• **WHAT THIS TASK INVOLVES**
Rewrite everything from the start of the rows through the line containing "Multifunctional it will", inclusive, as a numbered list. Skip blank lines and leave out the pictures.

• **DATA**
______

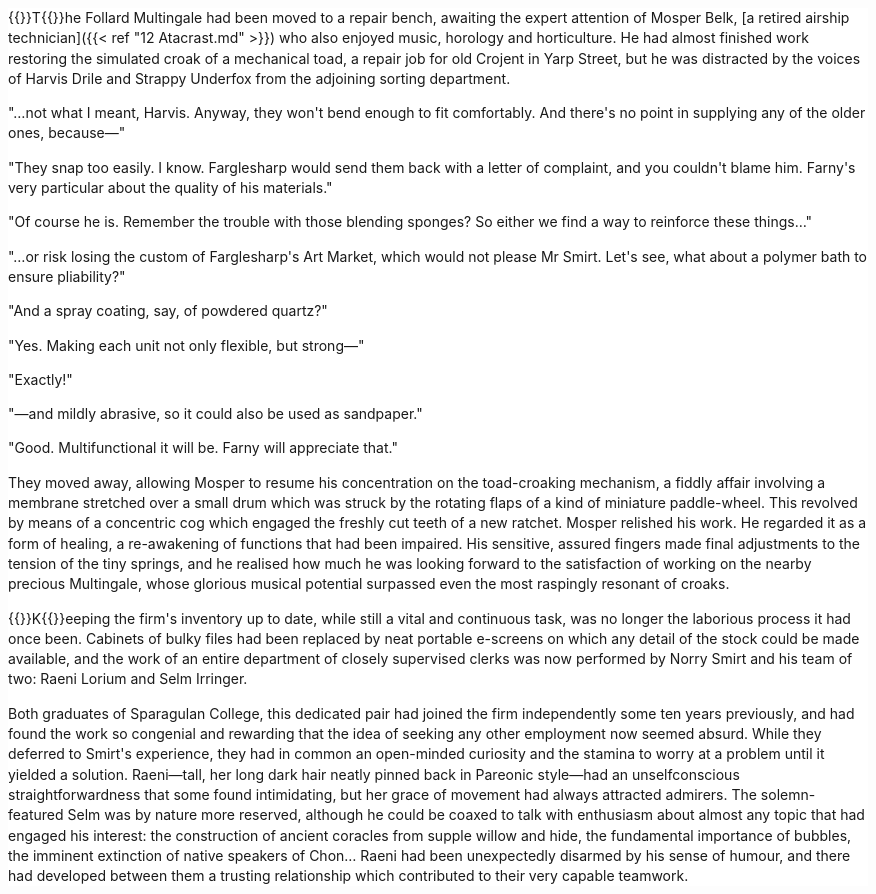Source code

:

{{<glyph>}}T{{</glyph>}}he Follard Multingale had been moved to a repair bench, awaiting the expert attention of Mosper Belk, [a retired airship technician]({{< ref "12 Atacrast.md" >}}) who also enjoyed music, horology and horticulture. He had almost finished work restoring the simulated croak of a mechanical toad, a repair job for old Crojent in Yarp Street, but he was distracted by the voices of Harvis Drile and Strappy Underfox from the adjoining sorting department.

"…not what I meant, Harvis. Anyway, they won't bend enough to fit comfortably. And there's no point in supplying any of the older ones, because—"

"They snap too easily. I know. Farglesharp would send them back with a letter of complaint, and you couldn't blame him. Farny's very particular about the quality of his materials."

"Of course he is. Remember the trouble with those blending sponges? So either we find a way to reinforce these things…"

"…or risk losing the custom of Farglesharp's Art Market, which would not please Mr Smirt. Let's see, what about a polymer bath to ensure pliability?"

"And a spray coating, say, of powdered quartz?"

"Yes. Making each unit not only flexible, but strong—"

"Exactly!"

"—and mildly abrasive, so it could also be used as sandpaper."

"Good. Multifunctional it will be. Farny will appreciate that."

They moved away, allowing Mosper to resume his concentration on the toad-croaking mechanism, a fiddly affair involving a membrane stretched over a small drum which was struck by the rotating flaps of a kind of miniature paddle-wheel. This revolved by means of a concentric cog which engaged the freshly cut teeth of a new ratchet. Mosper relished his work. He regarded it as a form of healing, a re-awakening of functions that had been impaired. His sensitive, assured fingers made final adjustments to the tension of the tiny springs, and he realised how much he was looking forward to the satisfaction of working on the nearby precious Multingale, whose glorious musical potential surpassed even the most raspingly resonant of croaks.



{{<glyph>}}K{{</glyph>}}eeping the firm's inventory up to date, while still a vital and continuous task, was no longer the laborious process it had once been. Cabinets of bulky files had been replaced by neat portable e-screens on which any detail of the stock could be made available, and the work of an entire department of closely supervised clerks was now performed by Norry Smirt and his team of two: Raeni Lorium and Selm Irringer.

Both graduates of Sparagulan College, this dedicated pair had joined the firm independently some ten years previously, and had found the work so congenial and rewarding that the idea of seeking any other employment now seemed absurd. While they deferred to Smirt's experience, they had in common an open-minded curiosity and the stamina to worry at a problem until it yielded a solution. Raeni—tall, her long dark hair neatly pinned back in Pareonic style—had an unselfconscious straightforwardness that some found intimidating, but her grace of movement had always attracted admirers. The solemn-featured Selm was by nature more reserved, although he could be coaxed to talk with enthusiasm about almost any topic that had engaged his interest: the construction of ancient coracles from supple willow and hide, the fundamental importance of bubbles, the imminent extinction of native speakers of Chon… Raeni had been unexpectedly disarmed by his sense of humour, and there had developed between them a trusting relationship which contributed to their very capable teamwork.
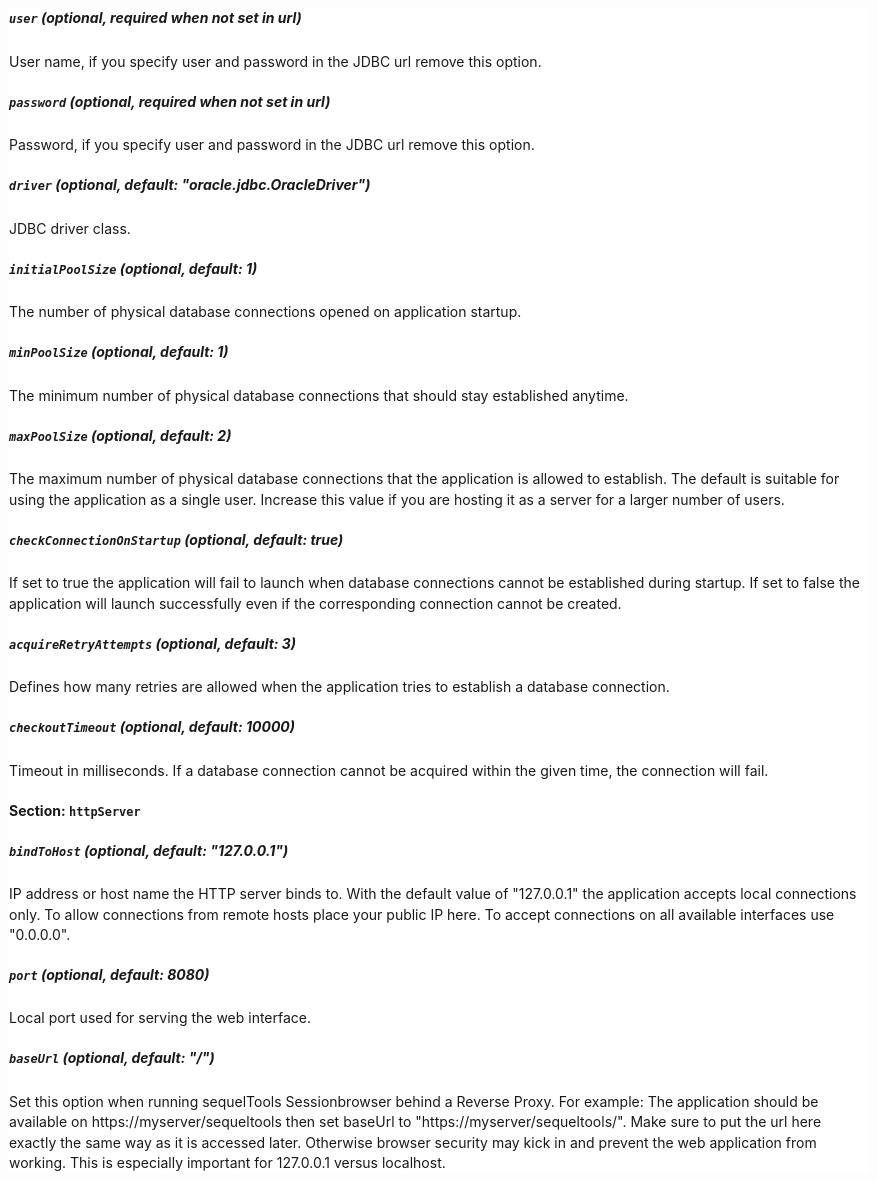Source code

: ##### `user` (optional, required when not set in url)
User name, if you specify user and password in the JDBC url remove this option.

##### `password` (optional, required when not set in url)
Password, if you specify user and password in the JDBC url remove this option.

##### `driver` (optional, default: "oracle.jdbc.OracleDriver")
JDBC driver class.

##### `initialPoolSize` (optional, default: 1)
The number of physical database connections opened on application startup.

##### `minPoolSize` (optional, default: 1)
The minimum number of physical database connections that should stay 
established anytime.

##### `maxPoolSize` (optional, default: 2)
The maximum number of physical database connections that the application is 
allowed to establish. The default is suitable for using the application as a 
single user. Increase this value if you are hosting it as a server for a 
larger number of users.

##### `checkConnectionOnStartup` (optional, default: true)
If set to true the application will fail to launch when database connections 
cannot be established during startup. If set to false the application will 
launch successfully even if the corresponding connection cannot be created.

##### `acquireRetryAttempts` (optional, default: 3)
Defines how many retries are allowed when the application tries to establish 
a database connection.

##### `checkoutTimeout` (optional, default: 10000)
Timeout in milliseconds. If a database connection cannot be acquired within 
the given time, the connection will fail.

#### Section: `httpServer`

##### `bindToHost` (optional, default: "127.0.0.1")
IP address or host name the HTTP server binds to. With the default value of 
"127.0.0.1" the application accepts local connections only. To allow 
connections from remote hosts place your public IP here. To accept connections 
on all available interfaces use "0.0.0.0".

##### `port` (optional, default: 8080)
Local port used for serving the web interface.

##### `baseUrl` (optional, default: "/")
Set this option when running sequelTools Sessionbrowser behind a Reverse 
Proxy. For example: The application should be available on 
https://myserver/sequeltools then set baseUrl to "https://myserver/sequeltools/".
Make sure to put the url here exactly the same way as it is accessed later. 
Otherwise browser security may kick in and prevent the web application from 
working. This is especially important for 127.0.0.1 versus localhost.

______

• **THE COMPLETED TASK**
1. Source code
2. :
3. {{<glyph>}}T{{</glyph>}}he Follard Multingale had been moved to a repair bench, awaiting the expert attention of Mosper Belk, [a retired airship technician]({{< ref "12 Atacrast.md" >}}) who also enjoyed music, horology and horticulture. He had almost finished work restoring the simulated croak of a mechanical toad, a repair job for old Crojent in Yarp Street, but he was distracted by the voices of Harvis Drile and Strappy Underfox from the adjoining sorting department.
4. "…not what I meant, Harvis. Anyway, they won't bend enough to fit comfortably. And there's no point in supplying any of the older ones, because—"
5. "They snap too easily. I know. Farglesharp would send them back with a letter of complaint, and you couldn't blame him. Farny's very particular about the quality of his materials."
6. "Of course he is. Remember the trouble with those blending sponges? So either we find a way to reinforce these things…"
7. "…or risk losing the custom of Farglesharp's Art Market, which would not please Mr Smirt. Let's see, what about a polymer bath to ensure pliability?"
8. "And a spray coating, say, of powdered quartz?"
9. "Yes. Making each unit not only flexible, but strong—"
10. "Exactly!"
11. "—and mildly abrasive, so it could also be used as sandpaper."
12. "Good. Multifunctional it will be. Farny will appreciate that."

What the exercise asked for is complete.